Two the central questions to ask wherever environmental debates spring up, I think, are:
1) Who benefits, and how, from selling you on their views? So if big business, or gas refiners, or politicians with wealthy businessmen backing them, tell you that Global Warming's a myth, or it's actually going to benefit us in the long run, what do they get out of convincing you? Similarly, if an environmental agency puts forth the angle that we're going to kill the planet unless we change our ways, how does getting us to do that help them? I'm more likely, on balance, to believe the person who has nothing personally to gain, than the person who's trying to keep me buying his product, everything else being equal (in other words, if both can make compelling and logical, but opposing, arguments).

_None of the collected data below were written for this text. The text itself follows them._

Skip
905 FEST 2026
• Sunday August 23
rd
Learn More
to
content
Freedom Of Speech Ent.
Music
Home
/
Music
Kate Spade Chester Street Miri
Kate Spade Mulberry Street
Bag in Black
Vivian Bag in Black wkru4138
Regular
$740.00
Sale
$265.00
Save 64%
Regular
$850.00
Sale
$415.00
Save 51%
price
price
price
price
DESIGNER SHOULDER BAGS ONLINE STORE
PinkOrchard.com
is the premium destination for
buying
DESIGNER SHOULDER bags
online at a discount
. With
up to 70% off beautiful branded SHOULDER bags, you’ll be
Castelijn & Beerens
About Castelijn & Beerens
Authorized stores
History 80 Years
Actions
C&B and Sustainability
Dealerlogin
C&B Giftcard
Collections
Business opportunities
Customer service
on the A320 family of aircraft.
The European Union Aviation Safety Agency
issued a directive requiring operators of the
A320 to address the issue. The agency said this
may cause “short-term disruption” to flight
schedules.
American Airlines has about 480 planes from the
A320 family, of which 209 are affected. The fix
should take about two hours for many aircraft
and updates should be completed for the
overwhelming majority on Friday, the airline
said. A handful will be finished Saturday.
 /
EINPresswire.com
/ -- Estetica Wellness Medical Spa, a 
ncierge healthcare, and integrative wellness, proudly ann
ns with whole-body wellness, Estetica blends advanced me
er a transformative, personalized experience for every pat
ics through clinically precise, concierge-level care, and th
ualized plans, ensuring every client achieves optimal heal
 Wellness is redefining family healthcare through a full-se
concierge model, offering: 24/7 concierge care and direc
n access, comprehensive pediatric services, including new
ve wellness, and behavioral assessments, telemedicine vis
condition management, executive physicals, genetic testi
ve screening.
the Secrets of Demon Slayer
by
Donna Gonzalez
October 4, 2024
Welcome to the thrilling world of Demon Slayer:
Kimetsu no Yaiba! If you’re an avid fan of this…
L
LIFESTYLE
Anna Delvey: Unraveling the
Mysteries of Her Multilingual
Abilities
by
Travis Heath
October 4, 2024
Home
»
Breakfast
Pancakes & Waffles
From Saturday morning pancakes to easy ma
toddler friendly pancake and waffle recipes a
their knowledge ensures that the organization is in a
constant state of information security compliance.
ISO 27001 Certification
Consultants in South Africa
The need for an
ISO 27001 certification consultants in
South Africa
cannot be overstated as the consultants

2) What's the worst that could happen if we chose to believe the wrong argument? Let's assume the tree-huggers are wrong, and none of the most dire effects will actually happen, no matter how much gasoline we burn. But we still go ahead and reduce our consumption, use more public transit, utilize pollution-free or pollution-reduced options like bicycles and electric cars. What're the downsides to us? Well, we may spend more money than we needed (almost always the case where conservation is concerned) and we'll likely have a healthier environment (cleaner air, people more healthy on average if they getting more exercise). And some gas companies might go out of business. Doesn't seem all that bad to me. On the other hand, if we buy the "there is no threat to the planet" argument, and that turns out to be wrong, at worst we all die, and at best our lives are changed so dramatically (millions of deaths, tens or hundreds of millions of refugees created, large scale epidemics, food shortages, law and order breakdowns) that we probably would consider what we have right now to have been Heaven on Earth. So it seems like the worst case scenario in one case is mildly inconvenient, whereas in the other case it's Armageddon. A cautious soul like me finds that an easy choice to make.